Оказывается, наша батарея только чудом проскочила минное поле. Учтя полученный вечером урок, мы всю ночь таскали на плечах от дороги к огневой позиции тяжелые ящики со снарядами. Машинам путь был заказан.
Зееловские высоты
Над широкой заодерской равниной поднимаются памятные воинам 8-й гвардейской армии Зееловские высоты. Их скаты, обращенные к нам, покрыты густой зеленью, подернуты туманной дымкой. Здесь, перед Зееловскими высотами, проходила укрепленная линия врага одна из последних перед Берлином. Ни у кого из нас уже не оставалось сомнения, что нашему полку выпала честь участвовать в завершающем сражении. Что наступление начнется в самом скором времени, бывалым солдатам было ясно: участились пристрелки с новых мест одиночными орудиями, в нашем тылу по ночам слышался гул моторов, на передовые позиции подходили сотни, тысячи солдат.
К удивлению батарейцев, в ста метрах впереди нас стали размещаться прожекторные установки. Прибыли [107] они поздно вечером, тщательно зачехленные. Обслуживающий персонал установок в основном девушки. «Зачем на переднем крае прожекторы?» недоумевали мы.
Ночь на 16 апреля. Нас знакомят с обращением Военного совета 1-го Белорусского фронта, призывающим солдат и офицеров выполнить свою историческую миссию разгромить противника и победоносно завершить войну.
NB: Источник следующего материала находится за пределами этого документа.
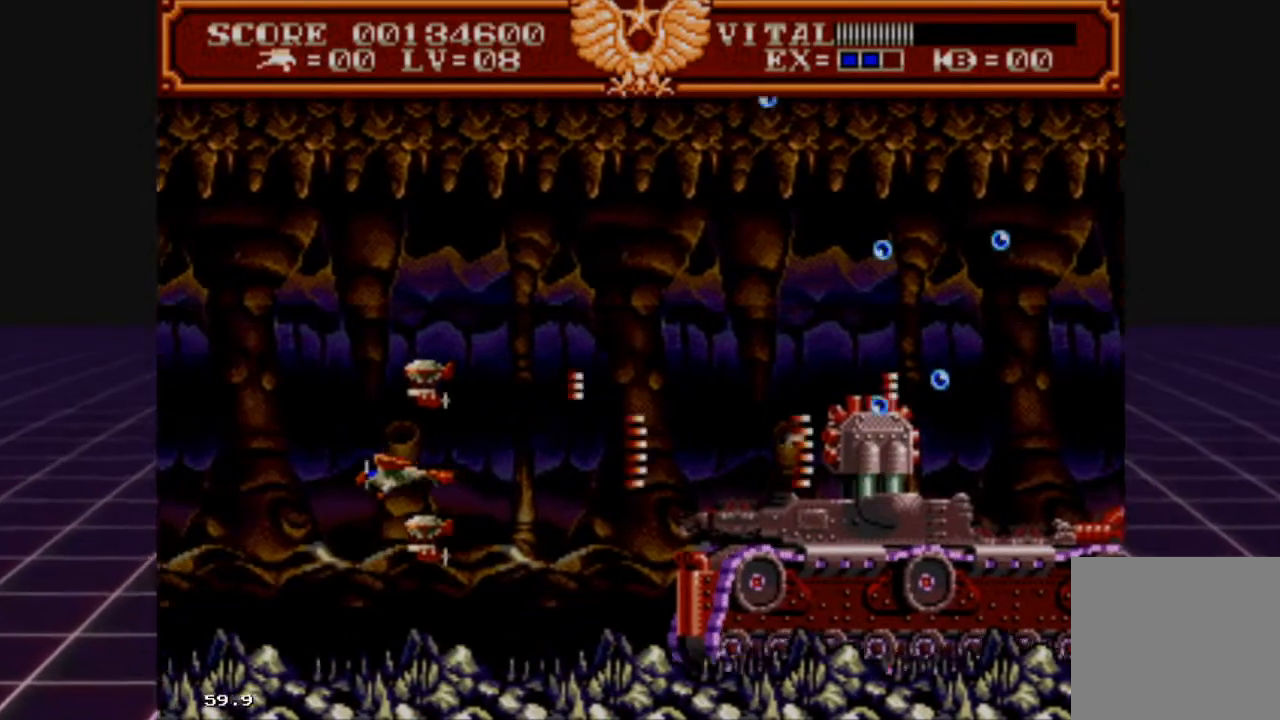
{"buttons": ["R2"], "left_stick": "down-left", "right_stick": "center", "events": [[233, "left_stick", "up"], [333, "left_stick", "right"], [433, "left_stick", "down"], [500, "left_stick", "down-left"]]}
В обращении говорилось: «Боевые друзья! Наша Родина и весь советский народ приказали войскам нашего фронта разбить противника на ближайших подступах к Берлину, захватить столицу фашистской Германии Берлин и водрузить над ним Знамя Победы!»
В батареях, где позволяла обстановка, были проведены митинги. Состоялся он и у нас. Перед нами выступили командир батареи Курмаев, парторг батареи Голубков. Они говорили, что в этот решающий час партия и Родина с надеждой смотрят на своих воинов, что коммунисты при наступлении должны идти впереди, партийным словом и личным примером увлекать бойцов. С волнением выступали и другие, говорили немногословно, но горячо и убежденно.
Врагу не будет пощады. Будем бить его по-гвардейски! сказал орудийный номер Алексей Стадников.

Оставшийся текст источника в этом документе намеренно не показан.